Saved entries
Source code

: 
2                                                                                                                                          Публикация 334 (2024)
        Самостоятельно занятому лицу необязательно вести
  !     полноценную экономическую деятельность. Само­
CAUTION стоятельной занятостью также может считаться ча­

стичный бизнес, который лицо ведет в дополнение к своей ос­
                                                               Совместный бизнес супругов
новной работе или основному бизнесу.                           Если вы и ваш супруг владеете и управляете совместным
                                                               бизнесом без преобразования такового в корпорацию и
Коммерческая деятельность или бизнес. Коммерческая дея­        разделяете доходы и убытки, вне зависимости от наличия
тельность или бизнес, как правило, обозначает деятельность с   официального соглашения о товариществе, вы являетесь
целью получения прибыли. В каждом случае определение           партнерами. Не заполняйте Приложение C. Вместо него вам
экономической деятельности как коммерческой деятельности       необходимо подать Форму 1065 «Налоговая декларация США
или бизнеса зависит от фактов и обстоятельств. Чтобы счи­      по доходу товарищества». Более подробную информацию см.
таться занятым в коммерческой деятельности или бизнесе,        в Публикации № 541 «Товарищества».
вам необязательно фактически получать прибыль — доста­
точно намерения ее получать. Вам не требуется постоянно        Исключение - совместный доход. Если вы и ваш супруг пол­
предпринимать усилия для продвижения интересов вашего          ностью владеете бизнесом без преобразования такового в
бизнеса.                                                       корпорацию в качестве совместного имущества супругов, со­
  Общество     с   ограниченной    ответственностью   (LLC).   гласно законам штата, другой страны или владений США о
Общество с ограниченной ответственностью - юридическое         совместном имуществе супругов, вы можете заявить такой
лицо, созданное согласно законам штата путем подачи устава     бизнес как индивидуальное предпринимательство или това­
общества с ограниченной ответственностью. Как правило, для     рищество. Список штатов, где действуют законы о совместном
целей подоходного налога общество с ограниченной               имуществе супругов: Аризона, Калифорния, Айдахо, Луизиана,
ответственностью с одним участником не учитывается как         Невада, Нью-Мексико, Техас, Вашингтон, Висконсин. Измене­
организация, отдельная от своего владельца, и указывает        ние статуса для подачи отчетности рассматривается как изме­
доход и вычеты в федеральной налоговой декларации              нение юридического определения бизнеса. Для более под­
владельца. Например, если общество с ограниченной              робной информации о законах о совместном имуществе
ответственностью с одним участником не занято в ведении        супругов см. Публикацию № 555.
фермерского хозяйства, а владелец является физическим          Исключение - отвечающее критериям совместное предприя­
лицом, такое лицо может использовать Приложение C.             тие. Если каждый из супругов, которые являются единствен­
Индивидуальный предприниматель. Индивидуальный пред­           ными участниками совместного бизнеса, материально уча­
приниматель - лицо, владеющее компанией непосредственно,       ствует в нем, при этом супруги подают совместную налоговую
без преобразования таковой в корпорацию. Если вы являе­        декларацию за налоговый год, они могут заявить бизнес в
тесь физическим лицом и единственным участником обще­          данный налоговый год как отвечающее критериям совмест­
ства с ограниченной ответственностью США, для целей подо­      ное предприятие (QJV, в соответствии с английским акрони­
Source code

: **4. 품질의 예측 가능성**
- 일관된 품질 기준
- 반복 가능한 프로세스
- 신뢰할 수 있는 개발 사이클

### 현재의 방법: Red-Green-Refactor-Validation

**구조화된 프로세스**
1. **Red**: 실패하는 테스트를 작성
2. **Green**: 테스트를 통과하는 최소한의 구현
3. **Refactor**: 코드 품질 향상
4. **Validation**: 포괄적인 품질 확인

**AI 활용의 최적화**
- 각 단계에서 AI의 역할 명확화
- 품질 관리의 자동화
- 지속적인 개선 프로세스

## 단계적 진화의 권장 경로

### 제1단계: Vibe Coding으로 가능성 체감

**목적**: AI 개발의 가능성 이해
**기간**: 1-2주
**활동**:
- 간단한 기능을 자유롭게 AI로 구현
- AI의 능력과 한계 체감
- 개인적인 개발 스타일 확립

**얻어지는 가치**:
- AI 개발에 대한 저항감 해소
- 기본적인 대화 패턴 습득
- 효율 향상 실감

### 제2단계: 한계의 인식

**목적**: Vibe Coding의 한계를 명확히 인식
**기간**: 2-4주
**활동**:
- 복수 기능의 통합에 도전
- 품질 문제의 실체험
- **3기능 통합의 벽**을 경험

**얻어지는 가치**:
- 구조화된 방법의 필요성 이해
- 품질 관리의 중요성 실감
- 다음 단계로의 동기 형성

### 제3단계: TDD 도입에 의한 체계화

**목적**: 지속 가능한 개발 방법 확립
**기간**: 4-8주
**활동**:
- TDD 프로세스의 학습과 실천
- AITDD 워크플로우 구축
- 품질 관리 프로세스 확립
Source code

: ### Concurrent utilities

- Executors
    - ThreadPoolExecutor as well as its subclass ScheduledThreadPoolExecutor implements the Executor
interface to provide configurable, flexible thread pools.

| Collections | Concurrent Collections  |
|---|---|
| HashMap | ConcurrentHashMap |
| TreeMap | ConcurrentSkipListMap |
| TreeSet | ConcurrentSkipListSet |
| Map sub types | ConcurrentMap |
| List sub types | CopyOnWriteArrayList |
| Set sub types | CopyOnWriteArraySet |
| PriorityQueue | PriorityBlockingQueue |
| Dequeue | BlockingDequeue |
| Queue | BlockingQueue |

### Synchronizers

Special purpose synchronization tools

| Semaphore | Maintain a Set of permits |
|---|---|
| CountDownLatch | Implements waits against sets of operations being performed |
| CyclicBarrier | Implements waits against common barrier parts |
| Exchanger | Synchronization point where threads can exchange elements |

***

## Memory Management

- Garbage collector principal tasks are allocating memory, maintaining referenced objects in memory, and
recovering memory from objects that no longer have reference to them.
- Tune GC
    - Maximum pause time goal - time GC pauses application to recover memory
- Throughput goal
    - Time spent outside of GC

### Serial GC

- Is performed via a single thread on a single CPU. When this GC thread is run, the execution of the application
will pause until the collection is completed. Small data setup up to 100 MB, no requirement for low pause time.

→ Exercise
Retype every record above exactly.

→ Task output
Source code

: 
2                                                                                                                                          Публикация 334 (2024)
        Самостоятельно занятому лицу необязательно вести
  !     полноценную экономическую деятельность. Само­
CAUTION стоятельной занятостью также может считаться ча­

стичный бизнес, который лицо ведет в дополнение к своей ос­
                                                               Совместный бизнес супругов
новной работе или основному бизнесу.                           Если вы и ваш супруг владеете и управляете совместным
                                                               бизнесом без преобразования такового в корпорацию и
Коммерческая деятельность или бизнес. Коммерческая дея­        разделяете доходы и убытки, вне зависимости от наличия
тельность или бизнес, как правило, обозначает деятельность с   официального соглашения о товариществе, вы являетесь
целью получения прибыли. В каждом случае определение           партнерами. Не заполняйте Приложение C. Вместо него вам
экономической деятельности как коммерческой деятельности       необходимо подать Форму 1065 «Налоговая декларация США
или бизнеса зависит от фактов и обстоятельств. Чтобы счи­      по доходу товарищества». Более подробную информацию см.
таться занятым в коммерческой деятельности или бизнесе,        в Публикации № 541 «Товарищества».
вам необязательно фактически получать прибыль — доста­
точно намерения ее получать. Вам не требуется постоянно        Исключение - совместный доход. Если вы и ваш супруг пол­
предпринимать усилия для продвижения интересов вашего          ностью владеете бизнесом без преобразования такового в
бизнеса.                                                       корпорацию в качестве совместного имущества супругов, со­
  Общество     с   ограниченной    ответственностью   (LLC).   гласно законам штата, другой страны или владений США о
Общество с ограниченной ответственностью - юридическое         совместном имуществе супругов, вы можете заявить такой
лицо, созданное согласно законам штата путем подачи устава     бизнес как индивидуальное предпринимательство или това­
общества с ограниченной ответственностью. Как правило, для     рищество. Список штатов, где действуют законы о совместном
целей подоходного налога общество с ограниченной               имуществе супругов: Аризона, Калифорния, Айдахо, Луизиана,
ответственностью с одним участником не учитывается как         Невада, Нью-Мексико, Техас, Вашингтон, Висконсин. Измене­
организация, отдельная от своего владельца, и указывает        ние статуса для подачи отчетности рассматривается как изме­
доход и вычеты в федеральной налоговой декларации              нение юридического определения бизнеса. Для более под­
владельца. Например, если общество с ограниченной              робной информации о законах о совместном имуществе
ответственностью с одним участником не занято в ведении        супругов см. Публикацию № 555.
фермерского хозяйства, а владелец является физическим          Исключение - отвечающее критериям совместное предприя­
лицом, такое лицо может использовать Приложение C.             тие. Если каждый из супругов, которые являются единствен­
Индивидуальный предприниматель. Индивидуальный пред­           ными участниками совместного бизнеса, материально уча­
приниматель - лицо, владеющее компанией непосредственно,       ствует в нем, при этом супруги подают совместную налоговую
без преобразования таковой в корпорацию. Если вы являе­        декларацию за налоговый год, они могут заявить бизнес в
тесь физическим лицом и единственным участником обще­          данный налоговый год как отвечающее критериям совмест­
ства с ограниченной ответственностью США, для целей подо­      ное предприятие (QJV, в соответствии с английским акрони­
Source code

: **4. 품질의 예측 가능성**
- 일관된 품질 기준
- 반복 가능한 프로세스
- 신뢰할 수 있는 개발 사이클

### 현재의 방법: Red-Green-Refactor-Validation

**구조화된 프로세스**
1. **Red**: 실패하는 테스트를 작성
2. **Green**: 테스트를 통과하는 최소한의 구현
3. **Refactor**: 코드 품질 향상
4. **Validation**: 포괄적인 품질 확인

**AI 활용의 최적화**
- 각 단계에서 AI의 역할 명확화
- 품질 관리의 자동화
- 지속적인 개선 프로세스

## 단계적 진화의 권장 경로

### 제1단계: Vibe Coding으로 가능성 체감

**목적**: AI 개발의 가능성 이해
**기간**: 1-2주
**활동**:
- 간단한 기능을 자유롭게 AI로 구현
- AI의 능력과 한계 체감
- 개인적인 개발 스타일 확립

**얻어지는 가치**:
- AI 개발에 대한 저항감 해소
- 기본적인 대화 패턴 습득
- 효율 향상 실감

### 제2단계: 한계의 인식

**목적**: Vibe Coding의 한계를 명확히 인식
**기간**: 2-4주
**활동**:
- 복수 기능의 통합에 도전
- 품질 문제의 실체험
- **3기능 통합의 벽**을 경험

**얻어지는 가치**:
- 구조화된 방법의 필요성 이해
- 품질 관리의 중요성 실감
- 다음 단계로의 동기 형성

### 제3단계: TDD 도입에 의한 체계화

**목적**: 지속 가능한 개발 방법 확립
**기간**: 4-8주
**활동**:
- TDD 프로세스의 학습과 실천
- AITDD 워크플로우 구축
- 품질 관리 프로세스 확립
Source code

: ### Concurrent utilities

- Executors
    - ThreadPoolExecutor as well as its subclass ScheduledThreadPoolExecutor implements the Executor
interface to provide configurable, flexible thread pools.

| Collections | Concurrent Collections  |
|---|---|
| HashMap | ConcurrentHashMap |
| TreeMap | ConcurrentSkipListMap |
| TreeSet | ConcurrentSkipListSet |
| Map sub types | ConcurrentMap |
| List sub types | CopyOnWriteArrayList |
| Set sub types | CopyOnWriteArraySet |
| PriorityQueue | PriorityBlockingQueue |
| Dequeue | BlockingDequeue |
| Queue | BlockingQueue |

### Synchronizers

Special purpose synchronization tools

| Semaphore | Maintain a Set of permits |
|---|---|
| CountDownLatch | Implements waits against sets of operations being performed |
| CyclicBarrier | Implements waits against common barrier parts |
| Exchanger | Synchronization point where threads can exchange elements |

***

## Memory Management

- Garbage collector principal tasks are allocating memory, maintaining referenced objects in memory, and
recovering memory from objects that no longer have reference to them.
- Tune GC
    - Maximum pause time goal - time GC pauses application to recover memory
- Throughput goal
    - Time spent outside of GC

### Serial GC

- Is performed via a single thread on a single CPU. When this GC thread is run, the execution of the application
will pause until the collection is completed. Small data setup up to 100 MB, no requirement for low pause time.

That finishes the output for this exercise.